Tiki Time: Hidden Harbor to Open in January

The owners of the Independent Brewing Company in Squirrel Hill plan to open the city's first craft tiki lounge next door to their popular beer bar.

images courtesy of Peter Kurzweg and adam henry


An underground tiki movement started simmering in Pittsburgh a few years ago with clandestine, boozy cocktail gatherings in the third-floor lounge of Joseph Tambellini Restaurant in Highland Park and in the downstairs “Gold Room” at Tender Bar + Kitchen in Lawrenceville. There were just a few of us at the initial meeting, but as time went on the crowd grew to include many of Pittsburgh's prominent bartenders and cocktail enthusiasts.

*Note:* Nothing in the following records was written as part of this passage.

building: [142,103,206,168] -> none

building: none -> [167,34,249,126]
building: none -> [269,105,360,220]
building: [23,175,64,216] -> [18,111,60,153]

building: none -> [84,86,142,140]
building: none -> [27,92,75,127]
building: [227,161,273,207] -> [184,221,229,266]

There now are weekly tiki nights at several bars, most of the city’s better cocktail spots have at least one tiki or tiki-influenced drink on the menu and there’s a vibrant Facebook group dedicated to all things tiki both in Pittsburgh and beyond. Despite all of this enthusiasm, there is not yet a destination craft tiki bar in the city (sorry, Tiki Lounge).

That’s about to change.

Hidden Harbor will open in January in Squirrel Hill. It’s a new project from brothers Peter & Matthew Kurzweg and Adam Henry, who together own The Independent Brewing Company. “We all recognized the appeal of tiki. You can blow it out with lavish garnished and wear silly things, but you can also make excellent cocktails while doing that,” says Henry, the tiki guru of the ownership group.

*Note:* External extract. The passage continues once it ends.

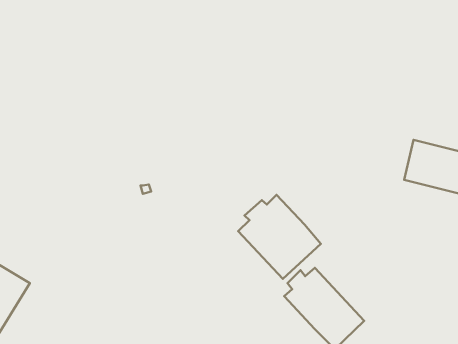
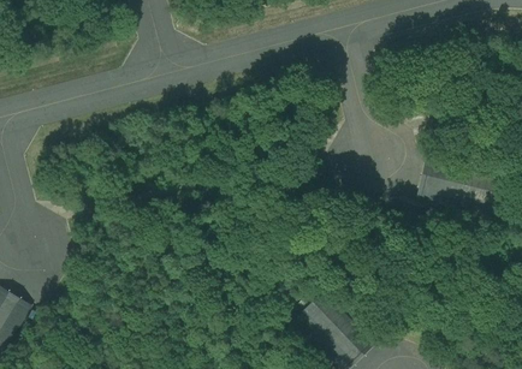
building: [238,195,321,279] -> none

Tiki culture started in the 1930s in Los Angeles with Ernest “Don the Beachcomber” Gantt and grew in popularity after WWII at such bars as Trader Vic’s in Oakland, Calif., a city that’s also at the epicenter of the modern tiki renaissance. Tiki remained popular throughout the 1960s and then spiraled into near-oblivion in the '70s and '80s, with only a few bars such as the legendary Tiki Ti in Los Angeles carrying on the tradition. There was a small resurgence in the '90s, but the drinks were mostly low-quality, lazy imitations of the originals. Finally, in the mid-to-late ‘aughts, craft tiki cocktail culture began to rise again.

Tiki cocktails typically are rum-forward, made with fresh juices (citrus, pineapple and coconut are favorites) and enhanced with less-familiar ingredients such as orgeat (almond) syrup and falernum. They’re often served with outlandish garnishes, sometimes set aflame and are very potent. When made correctly, they’re also downright delicious. Classic tiki cocktails include the Mai Tai, the Zombie and the Scorpion Bowl.

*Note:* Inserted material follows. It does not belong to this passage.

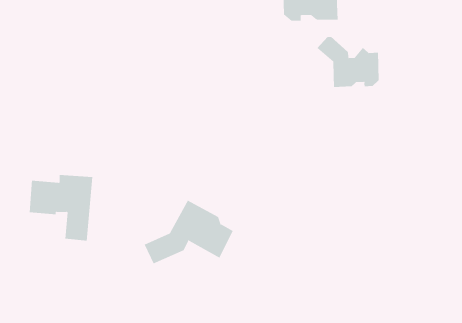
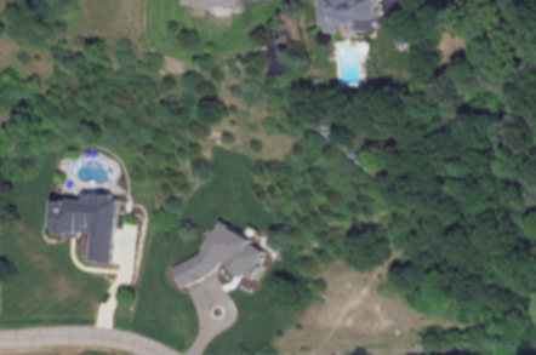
building: [316,36,379,88] -> none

“It’s the most labor-, space- and material-intensive way to make cocktails,” says Henry.

Henry is Hidden Harbor’s cocktail director, and he says he’ll occasionally step behind the bar, too. Max Stein, who has been crafting tiki cocktail at the Independent for the past few months and previously tended bar at Acacia, Butcher & the Rye and Meat & Potatoes, will head the bar team, which will also include Greta “The Grass Skirt Goddess” Dunn (Meat & Potatoes) and Wes “We’re Going to Find Him a Great Tiki Nickname” Shonk (Wigle Whiskey).

Hidden Harbor will be divided into two rooms. According to Peter Kurzweg, the front room is expected to be clean, nautical and “technology-forward.” The back lounge will be a more primitive, darker, jungle concept. They’re also importing a 7-foot tall, 1,000-pound, custom-made tiki statue crafted in Long Beach, Calif. by "Crazy Al" Evans.

Henry says guests will be able to choose from the canon of tiki classics, but the bar also will have a menu of modern tiki cocktails that veer from the traditional, including drinks with "a small amount of science" and some that begin with base spirits other than rum.

“I have to think that if Don the Beachcomber were alive today he’d be availing himself of the universe of spirits that we have available. We all love the long tradition of tiki but it shouldn’t be preserved in amber. It’s ripe for a gentle nudging forward,” he says.

I’d like to gently nudge all of you who are hanging on to the dark-days-of-tiki stereotypes to visit Hidden Harbor when it opens; the team working to create the space is top-notch, and this likely will be one of the most entertaining bars in the city when it opens.